The Billet House was as minimal and characterless as I had been led to believe. The walls and floor were panelled with strips of treated pine, giving the place a temporary, unfinished air, a nod to its rapid construction all those years ago. Still, it was neater than I had anticipated. A log burner beamed warmth from the corner and on the dining table, alongside a vase of clumsily arranged anemones, music played from a small speaker connected to the thinnest, sleekest computer I had ever seen.
‘It’s… nice,’ I said, unable to keep the surprise from my voice. ‘Tidy.’
‘I’ve been cleaning all day,’ Ben replied. ‘Don’t look under anything, will you?

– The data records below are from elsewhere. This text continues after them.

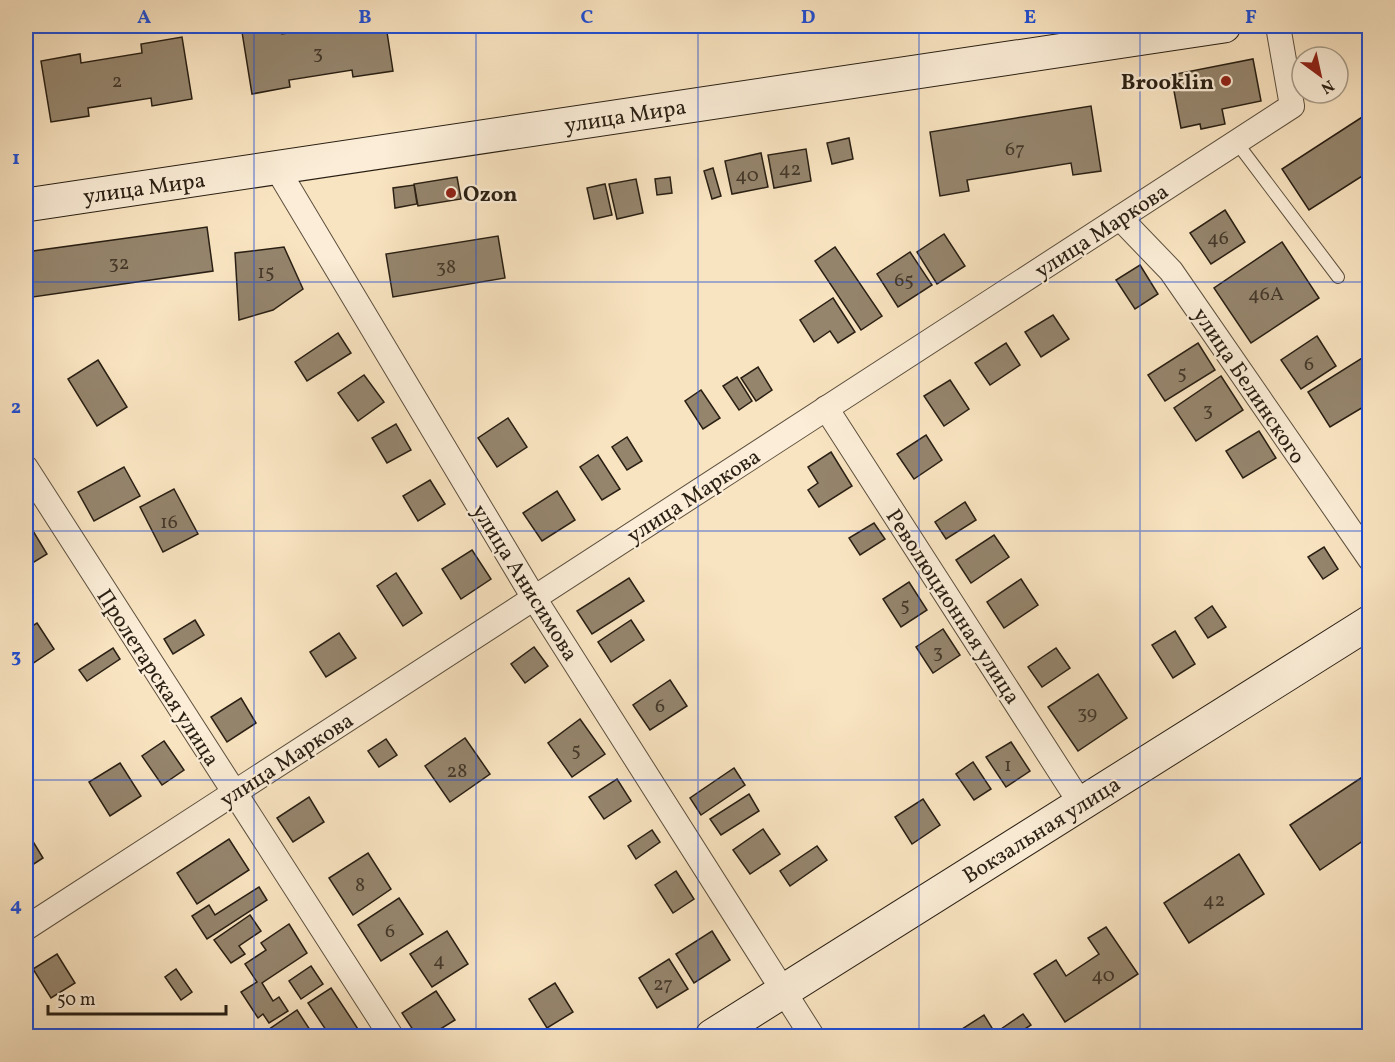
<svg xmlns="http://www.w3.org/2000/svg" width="1395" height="1062" font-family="Vollkorn,serif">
<rect width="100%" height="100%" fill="#f9e4c1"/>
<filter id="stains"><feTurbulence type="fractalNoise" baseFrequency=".00333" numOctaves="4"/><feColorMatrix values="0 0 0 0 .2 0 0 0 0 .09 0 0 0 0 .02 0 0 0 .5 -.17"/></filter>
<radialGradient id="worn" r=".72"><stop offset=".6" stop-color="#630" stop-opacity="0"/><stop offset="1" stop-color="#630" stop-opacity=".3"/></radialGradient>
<g fill="#95856d" stroke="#291f13" stroke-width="1.5">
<polygon points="281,26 282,34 334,26 386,26 393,71 353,77 352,70 289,80 290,87 252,94 242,32"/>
<polygon points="664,26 702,26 665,32"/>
<polygon points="182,37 192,99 152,106 151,98 88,108 89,116 51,122 41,61 80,54 81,63 142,53 141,44"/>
<polygon points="1253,59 1261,101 1222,109 1225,124 1201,129 1200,124 1181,128 1171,75"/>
<polygon points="1091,106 1101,171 1073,175 1071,163 967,180 969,191 940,196 930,132"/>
<polygon points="1370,112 1370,171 1309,210 1282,169"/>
<polygon points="849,138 853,159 832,164 827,143"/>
<polygon points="806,149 811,181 774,188 768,155"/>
<polygon points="761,153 768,187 732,194 725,161"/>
<polygon points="713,168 721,196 712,199 704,171"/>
<polygon points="457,177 461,199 418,206 414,184"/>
<polygon points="670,177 672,193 657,195 655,179"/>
<polygon points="636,179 643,213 617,219 609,184"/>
<polygon points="605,184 612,215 594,219 587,188"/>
<polygon points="414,185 417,204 395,208 393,188"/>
<polygon points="1225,210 1245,242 1211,264 1190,233"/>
<polygon points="207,227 213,271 26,298 26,252"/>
<polygon points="944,234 965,266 937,284 917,252"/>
<polygon points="498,236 505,278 393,297 386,254"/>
<polygon points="1282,242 1319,298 1251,343 1214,288"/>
<polygon points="284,247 303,289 273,310 239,320 235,253"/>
<polygon points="835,247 882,316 861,330 815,261"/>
<polygon points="910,252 932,285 898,307 877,274"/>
<polygon points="1140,265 1158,294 1135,309 1116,280"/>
<polygon points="833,298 855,332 838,343 830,331 814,342 800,320"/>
<polygon points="1053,315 1069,339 1041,357 1025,332"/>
<polygon points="338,333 351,353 307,381 295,362"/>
<polygon points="1317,336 1336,366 1301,389 1281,360"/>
<polygon points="1006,343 1020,365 990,385 975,363"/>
<polygon points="1198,343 1215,370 1165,401 1148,375"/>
<polygon points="1370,353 1370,403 1330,427 1308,392"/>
<polygon points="98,360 127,407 97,426 68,379"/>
<polygon points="758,367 772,390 756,401 741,378"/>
<polygon points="364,375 384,402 358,421 338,393"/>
<polygon points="1221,376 1243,410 1196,441 1174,408"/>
<polygon points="737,377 752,401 739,410 723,386"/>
<polygon points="950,380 969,409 944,426 924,396"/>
<polygon points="701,390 720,418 703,429 685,401"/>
<polygon points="508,418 527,447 497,467 478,438"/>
<polygon points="396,424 411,450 387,463 372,438"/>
<polygon points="1259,431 1276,458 1243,478 1226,451"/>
<polygon points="926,435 942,460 914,479 897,454"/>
<polygon points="627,437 642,461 627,470 612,447"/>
<polygon points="831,452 852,486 819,507 808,490 818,483 808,467"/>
<polygon points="598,455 620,489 602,500 580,467"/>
<polygon points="124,467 140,496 94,521 78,492"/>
<polygon points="430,480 445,504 418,521 403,496"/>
<polygon points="174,489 198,534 163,552 140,507"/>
<polygon points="557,491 575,520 542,541 523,513"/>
<polygon points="965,502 976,520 946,539 935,522"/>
<polygon points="874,523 885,539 860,555 849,538"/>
<polygon points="30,526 47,554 26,567 26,529"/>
<polygon points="994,535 1009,557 971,583 956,560"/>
<polygon points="1324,547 1338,569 1323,579 1308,557"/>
<polygon points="472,550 491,579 461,599 442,569"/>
<polygon points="396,573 422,613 403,626 377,586"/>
<polygon points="629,578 644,601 592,634 577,611"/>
<polygon points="1021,579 1038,605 1004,628 987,602"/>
<polygon points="909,582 927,610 901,627 883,599"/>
<polygon points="1212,606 1226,627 1208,638 1195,618"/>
<polygon points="195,620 204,635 173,654 164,639"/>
<polygon points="631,620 644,640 611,662 598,642"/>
<polygon points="37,623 54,649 26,668 26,630"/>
<polygon points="943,629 960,655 933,673 916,647"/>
<polygon points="1175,631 1195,664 1173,678 1152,645"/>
<polygon points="339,633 356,658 326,677 310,652"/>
<polygon points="534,647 548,666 525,683 511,664"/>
<polygon points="113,648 120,659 87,681 79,670"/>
<polygon points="1056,648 1070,668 1042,687 1028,667"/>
<polygon points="1098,674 1127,718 1078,751 1048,707"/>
<polygon points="670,680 687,706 650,730 633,705"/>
<polygon points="241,698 256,723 227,742 211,717"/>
<polygon points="580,719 605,754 572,777 548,743"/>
<polygon points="465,738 490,774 450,802 425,766"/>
<polygon points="386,739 397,755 379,767 368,751"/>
<polygon points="164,741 184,770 162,785 142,756"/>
<polygon points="1011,742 1030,771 1006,787 986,757"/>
<polygon points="973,762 991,789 974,800 956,774"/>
<polygon points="120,763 141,796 110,816 89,782"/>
<polygon points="734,768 745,785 701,815 690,798"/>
<polygon points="1370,772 1370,836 1320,870 1290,825"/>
<polygon points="617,779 631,801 604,819 589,797"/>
<polygon points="749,794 759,811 721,835 710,819"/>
<polygon points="309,797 324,822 293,842 277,818"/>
<polygon points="923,799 940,825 912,844 895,817"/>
<polygon points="763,829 780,854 750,874 733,850"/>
<polygon points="26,830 43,858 26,869"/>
<polygon points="652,830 660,842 636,859 628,846"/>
<polygon points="229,839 249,870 197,904 177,873"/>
<polygon points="817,846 827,860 790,886 780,871"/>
<polygon points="368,853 391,889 353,915 329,878"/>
<polygon points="1239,854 1264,894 1189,943 1164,903"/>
<polygon points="676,871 694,899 673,913 655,885"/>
<polygon points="259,887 267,900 207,939 192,916 209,905 215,915"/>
<polygon points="399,898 423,934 381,961 358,925"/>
<polygon points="250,915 261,931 239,946 245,954 231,963 214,940"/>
<polygon points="289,924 307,953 262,983 273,1001 279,997 288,1011 269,1023 263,1014 258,1018 241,992 257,982 245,964 266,950 261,943"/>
<polygon points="1106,927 1138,974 1065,1022 1034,974 1056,960 1066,976 1099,954 1088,938"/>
<polygon points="447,931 468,964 432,987 410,954"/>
<polygon points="712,931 730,960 694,983 676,954"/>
<polygon points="57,954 75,983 51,998 33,969"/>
<polygon points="669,959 688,989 657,1008 639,978"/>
<polygon points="311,966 323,984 301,999 289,981"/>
<polygon points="176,969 192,992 181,1000 165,977"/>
<polygon points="555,983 573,1012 547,1028 529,999"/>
<polygon points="331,988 358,1029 347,1036 330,1036 308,1003"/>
<polygon points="436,991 455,1020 429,1036 417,1036 402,1013"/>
<polygon points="297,1010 314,1036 268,1036 265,1032"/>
<polygon points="1023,1014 1031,1025 1014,1036 951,1036 984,1015 995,1033"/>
</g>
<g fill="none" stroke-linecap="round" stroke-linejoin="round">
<defs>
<polyline id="lane" points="1237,143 1338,277"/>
<g id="street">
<polyline points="276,167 534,598 812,1036"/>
<polyline points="1120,218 1171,271 1370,559"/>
<polyline points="826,408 1081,804"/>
<polyline points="26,468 391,1036"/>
<polyline points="26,928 1292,106 1278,26"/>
</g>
<g id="secondary">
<polyline points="26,205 1224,26"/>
<polyline points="712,1036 1370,622"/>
</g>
</defs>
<use href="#lane" stroke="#5d503e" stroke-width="14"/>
<use href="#street" stroke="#5d503e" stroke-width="26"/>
<use href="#secondary" stroke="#291f13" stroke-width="35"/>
<use href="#lane" stroke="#fbedd7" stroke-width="12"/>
<use href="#street" stroke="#fbedd7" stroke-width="24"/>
<use href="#secondary" stroke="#fbedd7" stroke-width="33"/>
</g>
<path fill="none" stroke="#1d4ed8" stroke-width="1.5" stroke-opacity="0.55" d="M254,26V1036M476,26V1036M698,26V1036M919,26V1036M1140,26V1036M26,282H1370M26,531H1370M26,780H1370"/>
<g fill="#8f2418" stroke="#fbedd7" stroke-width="2">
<circle cx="1226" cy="81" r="6"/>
<circle cx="451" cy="193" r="6"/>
</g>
<g text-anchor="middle" stroke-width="4.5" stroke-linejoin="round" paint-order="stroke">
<g font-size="20" fill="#44382a">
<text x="318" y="59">3</text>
<text x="117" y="87">2</text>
<text x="1015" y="155">67</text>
<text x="790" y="175">42</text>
<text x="747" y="181">40</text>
<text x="1218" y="244">46</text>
<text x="119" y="269">32</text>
<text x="446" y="273">38</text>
<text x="266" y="278">15</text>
<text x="904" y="286">65</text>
<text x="1266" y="300">46А</text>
<text x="1309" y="370">6</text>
<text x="1182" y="379">5</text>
<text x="1208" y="416">3</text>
<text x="169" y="528">16</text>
<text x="905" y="611">5</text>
<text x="938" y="658">3</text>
<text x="660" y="712">6</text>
<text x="1087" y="719">39</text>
<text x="576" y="756">5</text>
<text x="1008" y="771">1</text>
<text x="457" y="777">28</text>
<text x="360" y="891">8</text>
<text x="1214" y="906">42</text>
<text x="390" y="937">6</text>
<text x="439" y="966">4</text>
<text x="1103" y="981">40</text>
<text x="663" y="990">27</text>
</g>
<g font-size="22" font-weight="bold" fill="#291f13" stroke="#fbedd7" text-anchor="end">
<text x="1214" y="89">Brooklin</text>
<text x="463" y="201" text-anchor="start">Ozon</text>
</g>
<g font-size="22" fill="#291f13" stroke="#fbedd7">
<text transform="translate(625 115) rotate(-9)" y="8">улица Мира</text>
<text transform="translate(144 187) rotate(-8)" y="8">улица Мира</text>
<text transform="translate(1101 230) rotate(-33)" y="8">улица Маркова</text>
<text transform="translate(1250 385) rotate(56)" y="8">улица Белинского</text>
<text transform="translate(693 495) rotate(-33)" y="8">улица Маркова</text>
<text transform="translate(526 582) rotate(58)" y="8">улица Анисимова</text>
<text transform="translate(954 606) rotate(57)" y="8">Революционная улица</text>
<text transform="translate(159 677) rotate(57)" y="8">Пролетарская улица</text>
<text transform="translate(286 759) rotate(-33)" y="8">улица Маркова</text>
<text transform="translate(1041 829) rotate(-32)" y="8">Вокзальная улица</text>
</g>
</g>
<rect width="1395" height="1062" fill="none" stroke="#f9e4c1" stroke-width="66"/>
<g transform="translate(1320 75) rotate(147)"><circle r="28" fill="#fbedd7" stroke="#a79b89" stroke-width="1.5"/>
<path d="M0-4.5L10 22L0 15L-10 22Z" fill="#8f2418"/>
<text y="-9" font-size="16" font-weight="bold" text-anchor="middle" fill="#291f13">N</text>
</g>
<path d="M48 1005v9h178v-9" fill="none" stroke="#291f13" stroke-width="3"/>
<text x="57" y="1005" font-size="18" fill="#291f13" stroke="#fbedd7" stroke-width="4.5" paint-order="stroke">50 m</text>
<rect x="33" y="33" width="1329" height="996" fill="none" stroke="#1d4ed8" stroke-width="2"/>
<g font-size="20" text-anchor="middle" font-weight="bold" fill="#1d4ed8">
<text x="144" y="23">A</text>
<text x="365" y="23">B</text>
<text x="587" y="23">C</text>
<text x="808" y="23">D</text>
<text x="1030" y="23">E</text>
<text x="1251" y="23">F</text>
<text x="16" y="164">1</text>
<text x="16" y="413">2</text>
<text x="16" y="662">3</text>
<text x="16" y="911">4</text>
</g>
<rect width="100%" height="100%" filter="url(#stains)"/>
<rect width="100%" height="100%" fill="url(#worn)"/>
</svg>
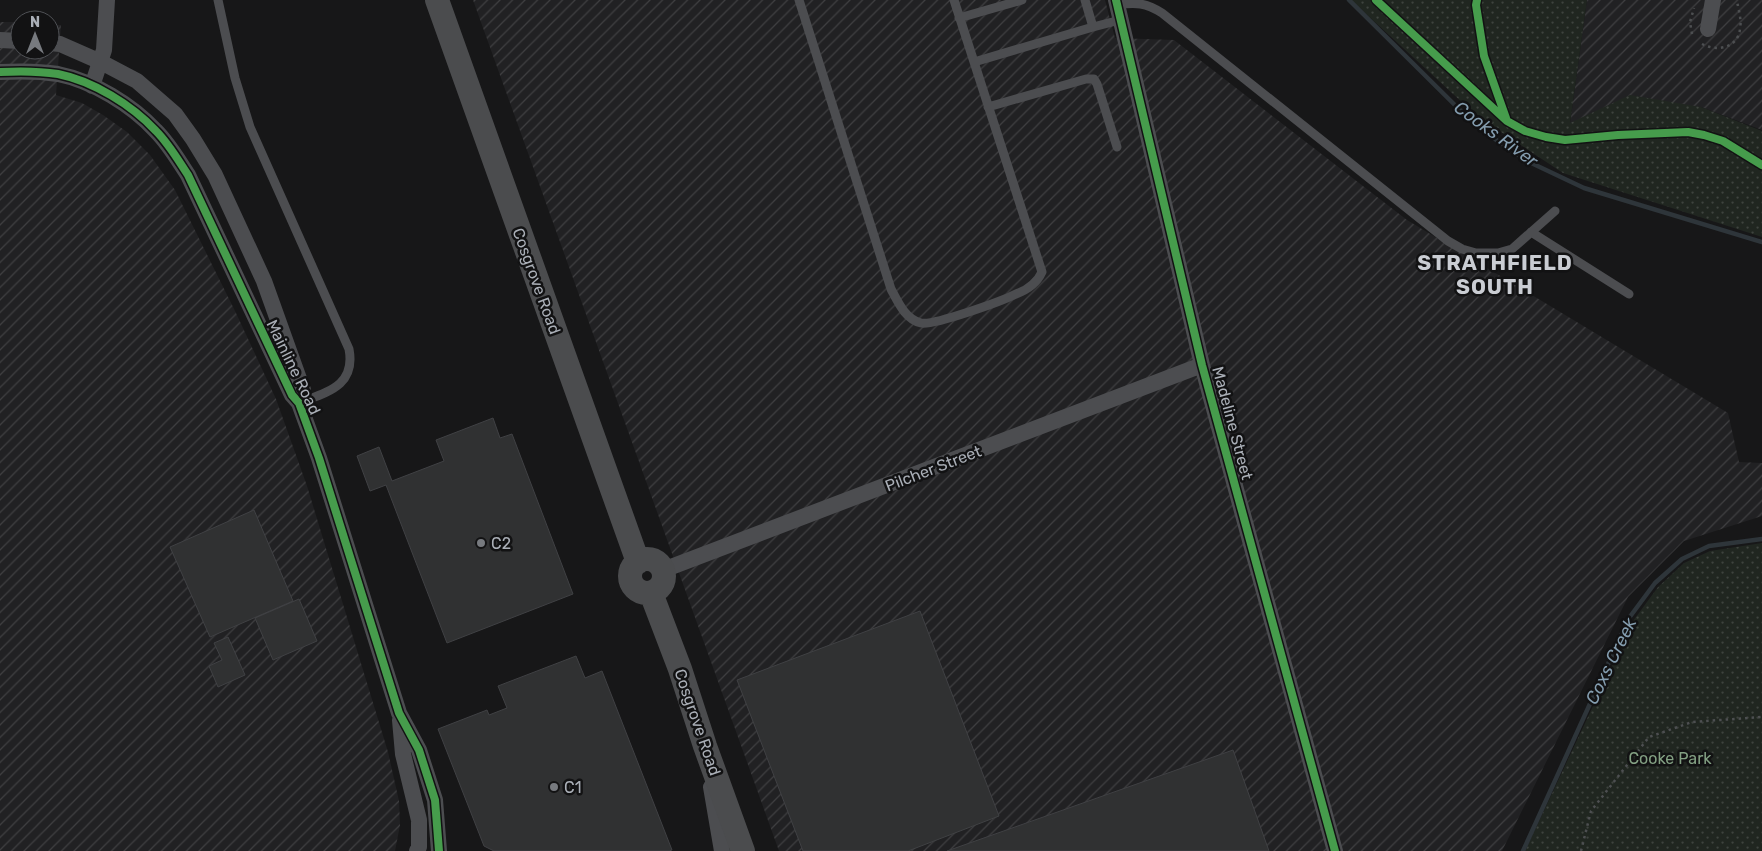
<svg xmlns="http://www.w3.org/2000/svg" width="1762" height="851" viewBox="0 0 1762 851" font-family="Rubik,sans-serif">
<defs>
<pattern id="industrial-furrows" width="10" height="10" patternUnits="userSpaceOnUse" patternTransform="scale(1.25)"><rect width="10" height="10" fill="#212123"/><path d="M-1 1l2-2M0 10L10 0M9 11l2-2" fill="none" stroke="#3f3f41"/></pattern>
<pattern id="park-dots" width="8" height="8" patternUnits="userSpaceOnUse" patternTransform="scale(1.25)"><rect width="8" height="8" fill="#202620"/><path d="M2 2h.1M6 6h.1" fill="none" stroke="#3e433e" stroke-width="1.8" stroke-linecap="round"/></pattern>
</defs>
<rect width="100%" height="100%" fill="#171718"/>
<path fill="url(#industrial-furrows)" d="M 473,0 L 1105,0 L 1115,38 L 1174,40 L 1407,220 L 1728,413 L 1739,462 L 1762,463 L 1762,516 L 1684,541 L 1628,597 L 1502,851 L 779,851 Z
M 1587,0 L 1762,0 L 1762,130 L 1701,107 L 1570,124 Z
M 0,22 L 20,22 L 20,50 L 50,50 L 50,25 L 61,25 L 56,95 L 82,103 L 103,115 L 127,132 L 150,155 L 175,190 L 236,313 L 276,399 L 307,486 L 388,752 L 399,801 L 400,825 L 395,851 L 0,851 Z"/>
<path fill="url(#park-dots)" d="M 1351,0 L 1587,0 L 1570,123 L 1630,95 L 1701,107 L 1762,131 L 1762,237 L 1563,173 L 1492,126 L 1465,105 Z
M 1762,543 L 1762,851 L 1525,851 L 1633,621 L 1658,587 L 1684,563 L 1710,551 Z"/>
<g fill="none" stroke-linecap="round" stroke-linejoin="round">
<path stroke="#2e353a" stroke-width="4.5" d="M 1349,0 L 1468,118 L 1489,135 L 1527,161 L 1584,188 L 1762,242
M 1523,851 L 1629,618 L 1655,583 L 1682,559 L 1709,546 L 1762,539"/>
</g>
<path fill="#303132" stroke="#404144" d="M 493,418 L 500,438 L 512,434 L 573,594 L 447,643 L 386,485 L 370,491 L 357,456 L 379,447 L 392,481 L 444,461 L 436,440 Z
M 254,510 L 293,601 L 210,637 L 170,547 Z
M 299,599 L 317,641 L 273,660 L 255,618 Z
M 920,611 L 999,816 L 908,851 L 803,851 L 737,680 Z
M 228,637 L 245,675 L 218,687 L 209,666 L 222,660 L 214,643 Z
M 576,656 L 585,678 L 602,671 L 672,850 L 669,851 L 494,851 L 484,846 L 438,729 L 487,710 L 489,715 L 507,708 L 498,686 Z
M 1233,750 L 1269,851 L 947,851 Z"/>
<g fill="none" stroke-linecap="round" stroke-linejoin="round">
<path stroke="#4d4f51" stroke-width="2.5" stroke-dasharray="2.5 4" stroke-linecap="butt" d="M 1692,34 L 1690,22 L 1694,8
M 1702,44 C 1717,52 1738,48 1740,29 C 1742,19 1738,9 1737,0
M 1581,851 L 1591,811 L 1649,737 L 1692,722 L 1762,717"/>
<path stroke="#4c4d50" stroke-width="9" d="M 218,0 L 235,78 L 250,127 L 349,349 C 356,386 327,392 299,403
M 799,0 L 891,289 C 898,302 905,319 921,323 C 933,326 1002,301 1016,294 C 1027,290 1037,283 1042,272 L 954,0
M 1085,0 L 1093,27 L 1120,20
M 1117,5 C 1136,2 1146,3 1162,13 L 1448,241 L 1462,249 L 1476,253 L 1498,253 L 1512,249 L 1555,211
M 959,18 L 1022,0
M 974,62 L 1093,27
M 988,107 L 1086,79 L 1094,79 L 1097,84 L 1117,147
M 1531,232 L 1629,294"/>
<path stroke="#4c4d50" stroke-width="16" d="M 1116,0 L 1202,365 L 1335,851
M 1708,29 L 1713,0
M 0,40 L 20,41
M 50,43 L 60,44 L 101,62 L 137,81 L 175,114 L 193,139 L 215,175 L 264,281 L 303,390 L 299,403
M 0,72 C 19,71 39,71 58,74 C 93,81 132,105 156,131 C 169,144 178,160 188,175 L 292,395 L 299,403 L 319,458 L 399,713 L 419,750 L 435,800 L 439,851
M 92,86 L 104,50 L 107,0
M 663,570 L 1202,365
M 400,720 L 403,754 L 419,820 L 419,847 L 417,851
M 711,787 L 722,851"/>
<path stroke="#4b4c4e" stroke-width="24" d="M 437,0 L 638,562
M630 576a17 17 0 1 1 34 0a17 17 0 1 1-34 0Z
M 651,593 L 680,669 L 705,746 L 743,851"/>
<g stroke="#121213" stroke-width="11">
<path id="cycleway" d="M 1116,0 L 1202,365 L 1335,851
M 1376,0 L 1507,121 L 1525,131 L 1546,137 L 1565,140 L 1618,135 L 1688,132 L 1704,135 L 1723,141 L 1762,165
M 1477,0 L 1476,5 L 1484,56 L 1506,118
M 0,72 C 19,71 39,71 58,74 C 93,81 132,105 156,131 C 169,144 178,160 188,175 L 292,395 L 299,403 L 319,458 L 399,713 L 419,750 L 435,800 L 439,851"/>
</g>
<use href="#cycleway" stroke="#469c4c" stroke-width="8"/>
</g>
<g fill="#777a7f" stroke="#121213" stroke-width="2">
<circle cx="481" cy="543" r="5"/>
<circle cx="554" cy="787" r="5"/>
</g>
<g text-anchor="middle" stroke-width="5" stroke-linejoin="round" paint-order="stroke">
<g font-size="16" fill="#aaafb7" stroke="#121213">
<text transform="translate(537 281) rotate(70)" y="6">Cosgrove Road</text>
<text transform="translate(294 367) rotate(64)" y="6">Mainline Road</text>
<text transform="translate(1233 423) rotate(75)" y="6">Madeline Street</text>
<text transform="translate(933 468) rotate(-21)" y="6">Pilcher Street</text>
<text transform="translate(698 722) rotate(71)" y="6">Cosgrove Road</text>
</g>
<g font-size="16" fill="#aaafb7" stroke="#121213" text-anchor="start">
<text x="491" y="549">C2</text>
<text x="564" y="793">C1</text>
</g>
<g font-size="16" fill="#83a083" stroke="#121213">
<text x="1670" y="764">Cooke Park</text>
</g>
<g font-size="18" font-style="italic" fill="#849daf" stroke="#121213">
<text transform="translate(1496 134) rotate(36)" y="6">Cooks River</text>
<text transform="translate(1611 661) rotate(-64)" y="6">Coxs Creek</text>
</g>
<g font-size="21" font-weight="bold" letter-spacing="1" fill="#cacdd3" stroke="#121213">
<text x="1495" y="270">STRATHFIELD<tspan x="1495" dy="24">SOUTH</tspan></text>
</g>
</g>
<g transform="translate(35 35)"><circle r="24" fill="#121213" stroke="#4f5155"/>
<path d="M0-4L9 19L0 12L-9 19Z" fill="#777a7f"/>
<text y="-8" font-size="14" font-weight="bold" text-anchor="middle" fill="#aaafb7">N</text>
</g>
</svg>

Don’t open any cupboards or you’ll be killed in the avalanche.’
I listened for the other residents as he took my coat, could smell the musky recent presence of them under the high notes of furniture polish.
‘They’re at the Anchor,’ Ben said, seeing my gaze twitch towards the open-tread staircase that presumably led to the bedrooms. ‘I bribed them.’
He had only just showered, I noticed – I could see the afterglow of it on his skin – and it made me ache for the intimacy of his body again. Would it be so bad, I asked myself, just to give in?
‘Wine?’ he asked.
‘Please! And who did you bribe to get a bottle outside of Christmas week?’
‘It’s stolen,’ he replied, enjoying my shocked expression. ‘Reuben helps himself to a few bottles at the Anchor when he’s helping out.’ He leaned close. ‘Just don’t tell his brother.’
We sat together at one end of the glass-topped dining table, eating an adequate spaghetti Bolognese that Ben proudly called his ‘signature dish’. As the songs coming through the speakers changed, he announced the names of the artists and gave a short summary of their backlist, their origins, and so on.
‘Is there going to be an exam at the end of all this?’ I teased, and he winced.